L'apostolat est nommé ici, comme ailleurs, une charge d'économe, un économat (1 Cor. IV, 1; IX, 17), par la raison que celui qui en est revêtu administre un bien à lui confié par un supérieur, le maître de la maison, au profit des personnes qui dépendent de cette maison. En traduisant le terme qui désigne l'objet de cette charge par les mots: annoncer l’accomplissement, au lieu du simple: accomplir, nous avons eu égard à la phrase suivante, où Paul, selon son habitude, oppose le temps de l'accomplissement, c'est-à-dire de la révélation évangélique, aux temps antérieurs, où elle n'était encore qu'obscurément prédite et peu comprise. Autrement on pourrait dire d'un apôtre qu'il accomplit la parole de Dieu, pour exprimer brièvement la pensée qu'il parcourt le cercle entier de son activité jusqu'à un point déterminé (jusque chez vous). Comp. Rom. XV, 19.

Le mystère dont il est parlé, c'est-à-dire la grande vérité inconnue autrefois, mais révélée maintenant, est, comme le prouve la suite de notre texte et le passage parallèle Éph. III, 4 s., la vocation des gentils. Il est parlé de la glorieuse richesse de ce mystère parce qu'il annonce un bienfait inestimable, offert à la portion la plus nombreuse du genre humain, laquelle pouvait auparavant sembler déshéritée. C'est pour cela aussi que l'auteur insiste jusqu'à trois fois sur ce que son ministère s'étend à tous les hommes.

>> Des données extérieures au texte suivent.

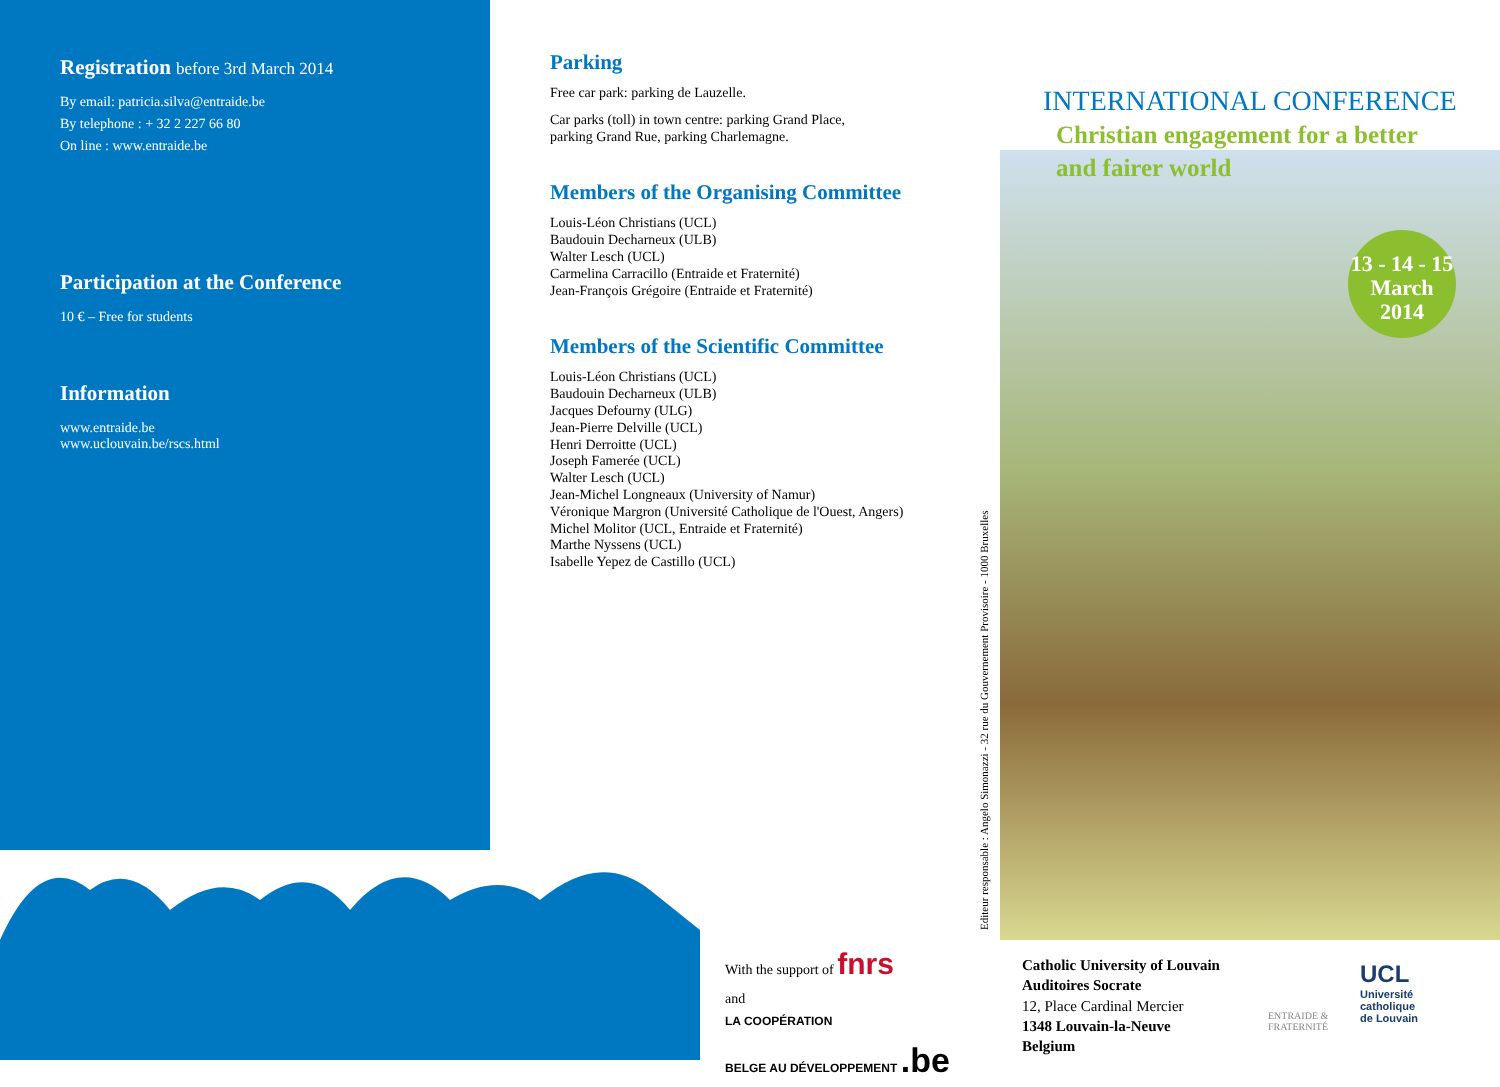Registration before 3rd March 2014
By email: patricia.silva@entraide.be
By telephone : + 32 2 227 66 80
On line : www.entraide.be
Participation at the Conference
10 € – Free for students
Information
www.entraide.be
www.uclouvain.be/rscs.html
Parking
Free car park: parking de Lauzelle.
Car parks (toll) in town centre: parking Grand Place,
parking Grand Rue, parking Charlemagne.
Members of the Organising Committee
Louis-Léon Christians (UCL)
Baudouin Decharneux (ULB)
Walter Lesch (UCL)
Carmelina Carracillo (Entraide et Fraternité)
Jean-François Grégoire (Entraide et Fraternité)
Members of the Scientific Committee
Louis-Léon Christians (UCL)
Baudouin Decharneux (ULB)
Jacques Defourny (ULG)
Jean-Pierre Delville (UCL)
Henri Derroitte (UCL)
Joseph Famerée (UCL)
Walter Lesch (UCL)
Jean-Michel Longneaux (University of Namur)
Véronique Margron (Université Catholique de l'Ouest, Angers)
Michel Molitor (UCL, Entraide et Fraternité)
Marthe Nyssens (UCL)
Isabelle Yepez de Castillo (UCL)
With the support of fnrs
and
LA COOPÉRATION
BELGE AU DÉVELOPPEMENT .be
Editeur responsable : Angelo Simonazzi - 32 rue du Gouvernement Provisoire - 1000 Bruxelles
INTERNATIONAL CONFERENCE
Christian engagement for a better
and fairer world
13 - 14 - 15
March
2014
Catholic University of Louvain
Auditoires Socrate
12, Place Cardinal Mercier
1348 Louvain-la-Neuve
Belgium
ENTRAIDE &
FRATERNITÉ
UCL
Université
catholique
de Louvain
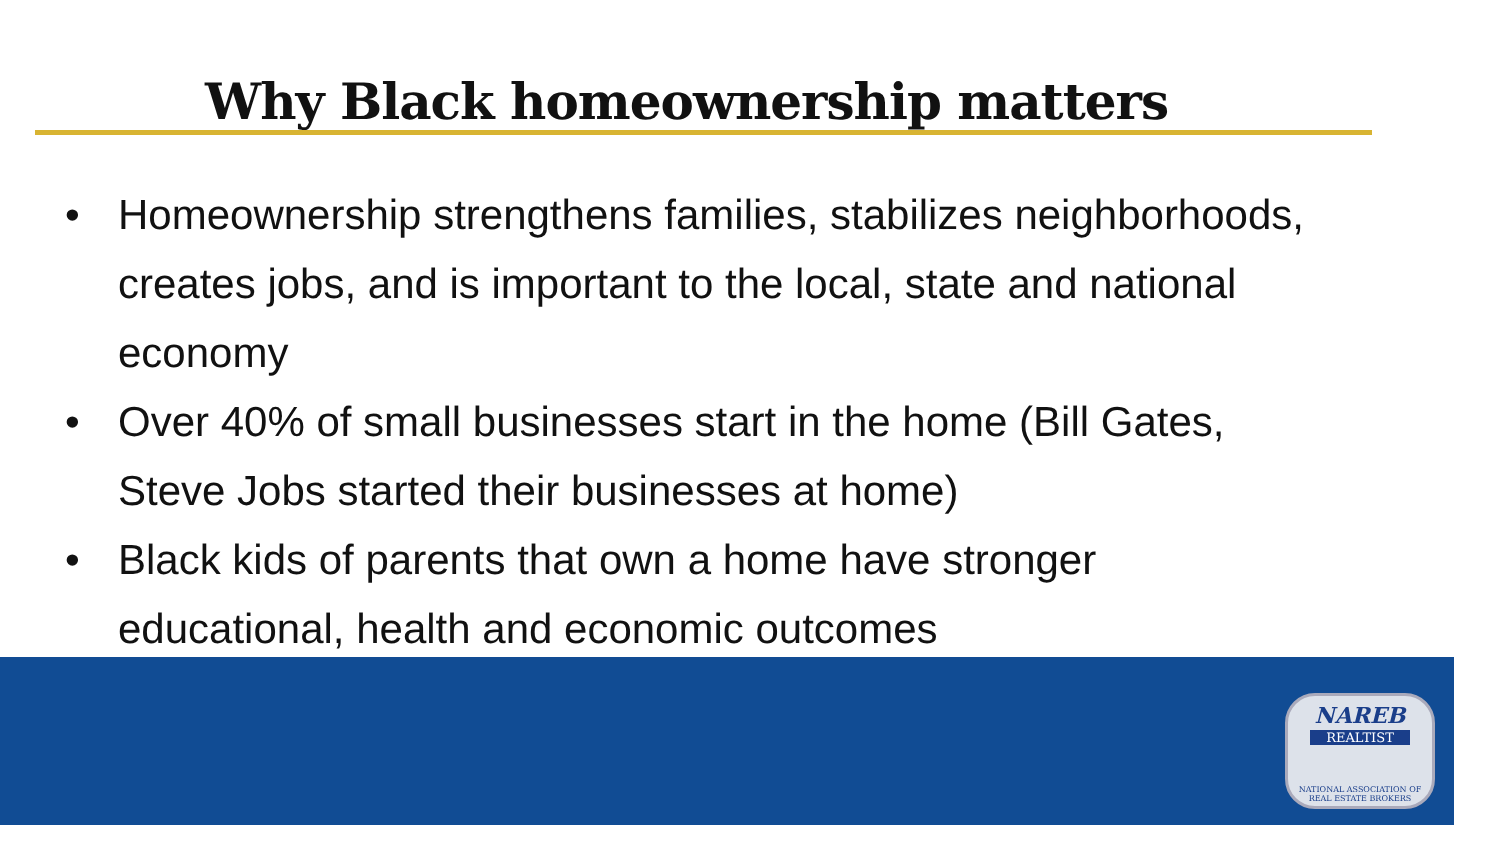Why Black homeownership matters
• Homeownership strengthens families, stabilizes neighborhoods, creates jobs, and is important to the local, state and national economy
• Over 40% of small businesses start in the home (Bill Gates, Steve Jobs started their businesses at home)
• Black kids of parents that own a home have stronger educational, health and economic outcomes
NAREB
REALTIST
NATIONAL ASSOCIATION OF REAL ESTATE BROKERS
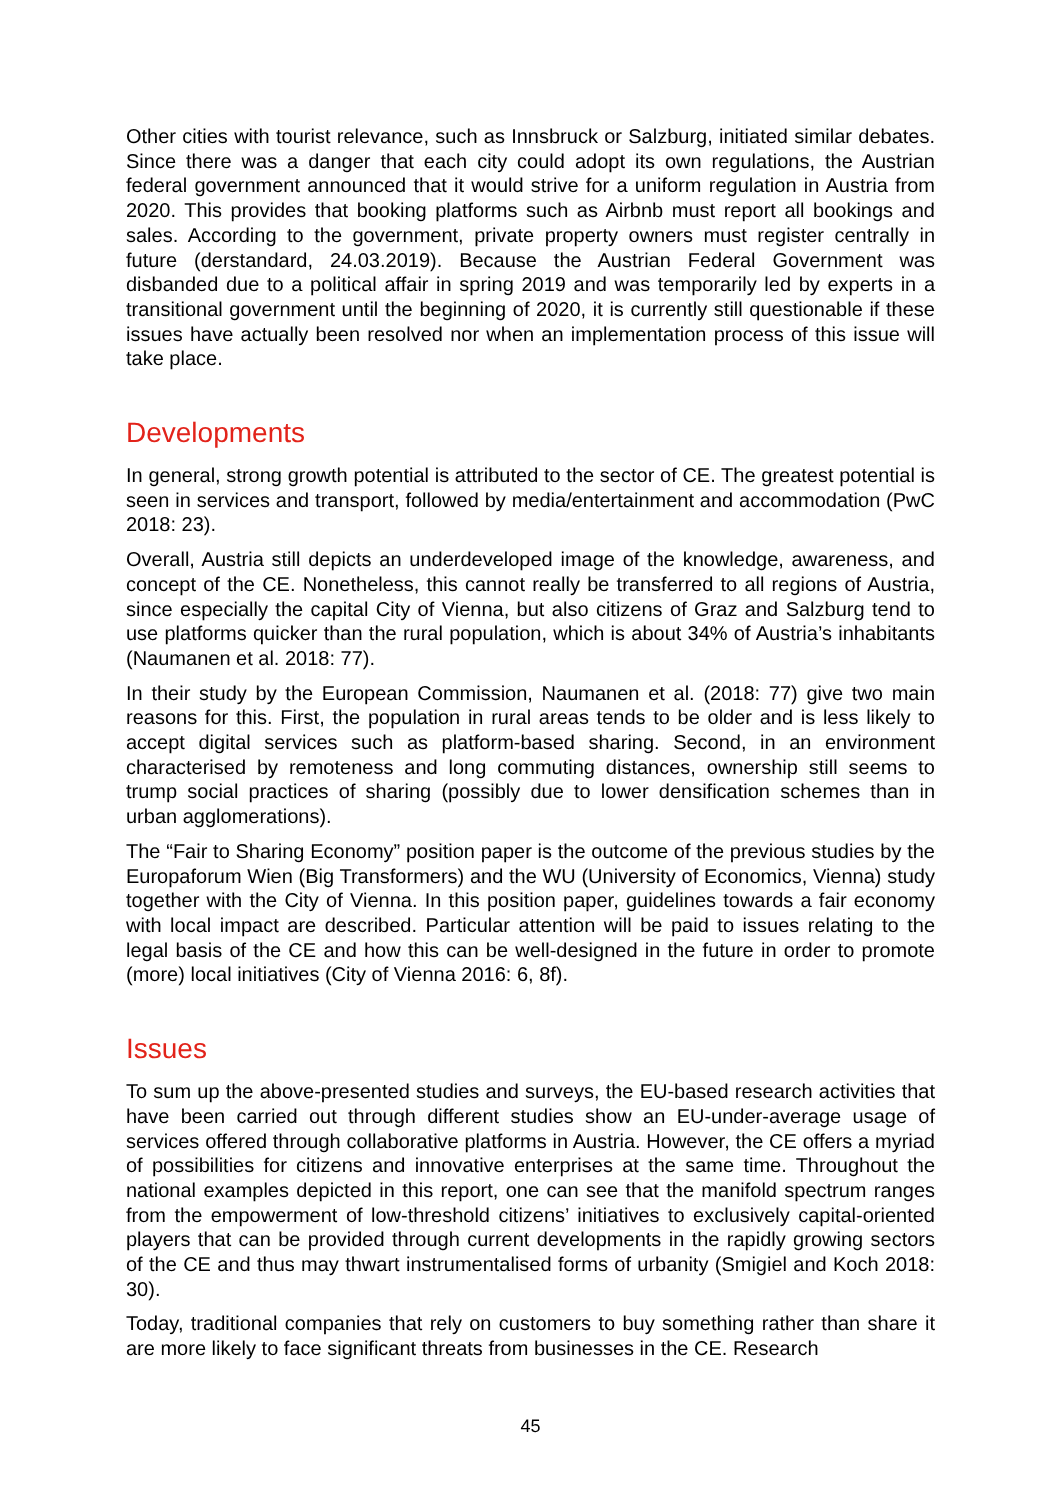Other cities with tourist relevance, such as Innsbruck or Salzburg, initiated similar debates. Since there was a danger that each city could adopt its own regulations, the Austrian federal government announced that it would strive for a uniform regulation in Austria from 2020. This provides that booking platforms such as Airbnb must report all bookings and sales. According to the government, private property owners must register centrally in future (derstandard, 24.03.2019). Because the Austrian Federal Government was disbanded due to a political affair in spring 2019 and was temporarily led by experts in a transitional government until the beginning of 2020, it is currently still questionable if these issues have actually been resolved nor when an implementation process of this issue will take place.
Developments
In general, strong growth potential is attributed to the sector of CE. The greatest potential is seen in services and transport, followed by media/entertainment and accommodation (PwC 2018: 23).
Overall, Austria still depicts an underdeveloped image of the knowledge, awareness, and concept of the CE. Nonetheless, this cannot really be transferred to all regions of Austria, since especially the capital City of Vienna, but also citizens of Graz and Salzburg tend to use platforms quicker than the rural population, which is about 34% of Austria’s inhabitants (Naumanen et al. 2018: 77).
In their study by the European Commission, Naumanen et al. (2018: 77) give two main reasons for this. First, the population in rural areas tends to be older and is less likely to accept digital services such as platform-based sharing. Second, in an environment characterised by remoteness and long commuting distances, ownership still seems to trump social practices of sharing (possibly due to lower densification schemes than in urban agglomerations).
The “Fair to Sharing Economy” position paper is the outcome of the previous studies by the Europaforum Wien (Big Transformers) and the WU (University of Economics, Vienna) study together with the City of Vienna. In this position paper, guidelines towards a fair economy with local impact are described. Particular attention will be paid to issues relating to the legal basis of the CE and how this can be well-designed in the future in order to promote (more) local initiatives (City of Vienna 2016: 6, 8f).
Issues
To sum up the above-presented studies and surveys, the EU-based research activities that have been carried out through different studies show an EU-under-average usage of services offered through collaborative platforms in Austria. However, the CE offers a myriad of possibilities for citizens and innovative enterprises at the same time. Throughout the national examples depicted in this report, one can see that the manifold spectrum ranges from the empowerment of low-threshold citizens’ initiatives to exclusively capital-oriented players that can be provided through current developments in the rapidly growing sectors of the CE and thus may thwart instrumentalised forms of urbanity (Smigiel and Koch 2018: 30).
Today, traditional companies that rely on customers to buy something rather than share it are more likely to face significant threats from businesses in the CE. Research
45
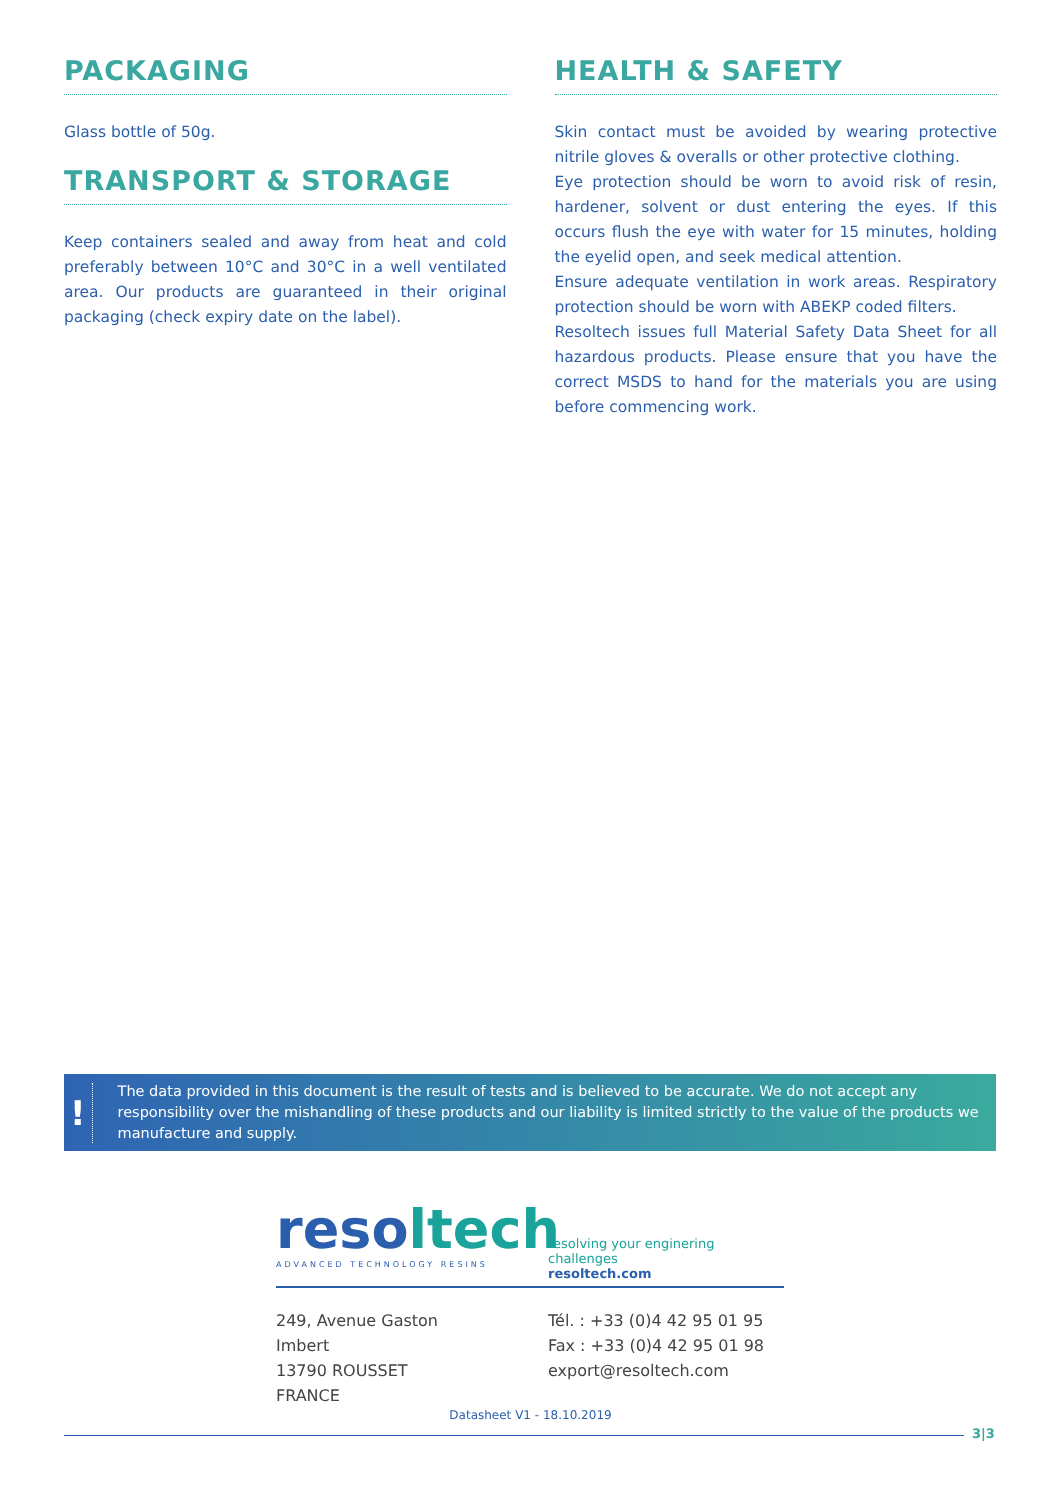PACKAGING
Glass bottle of 50g.
TRANSPORT & STORAGE
Keep containers sealed and away from heat and cold preferably between 10°C and 30°C in a well ventilated area. Our products are guaranteed in their original packaging (check expiry date on the label).
HEALTH & SAFETY
Skin contact must be avoided by wearing protective nitrile gloves & overalls or other protective clothing.
Eye protection should be worn to avoid risk of resin, hardener, solvent or dust entering the eyes. If this occurs flush the eye with water for 15 minutes, holding the eyelid open, and seek medical attention.
Ensure adequate ventilation in work areas. Respiratory protection should be worn with ABEKP coded filters.
Resoltech issues full Material Safety Data Sheet for all hazardous products. Please ensure that you have the correct MSDS to hand for the materials you are using before commencing work.
!
The data provided in this document is the result of tests and is believed to be accurate. We do not accept any responsibility over the mishandling of these products and our liability is limited strictly to the value of the products we manufacture and supply.
reso ltech
ADVANCED TECHNOLOGY RESINS
resolving your enginering challenges
resoltech.com
249, Avenue Gaston Imbert
13790 ROUSSET
FRANCE
Tél. : +33 (0)4 42 95 01 95
Fax : +33 (0)4 42 95 01 98
export@resoltech.com
Datasheet V1 - 18.10.2019
3|3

Le mystère de la nouvelle révélation est résumé en ce seul mot: Christ en vous, lequel, en tant qu'il s'adresse à d'anciens païens, exprime précisément cette vérité que le Sauveur est venu pour eux comme pour Israël; mais qui, en tant qu'il revêt une forme si absolue, élève l'Évangile au-dessus de toutes les restrictions accidentelles. En effet, celui-ci consiste à proclamer que le Christ est là, parmi les hommes et en eux.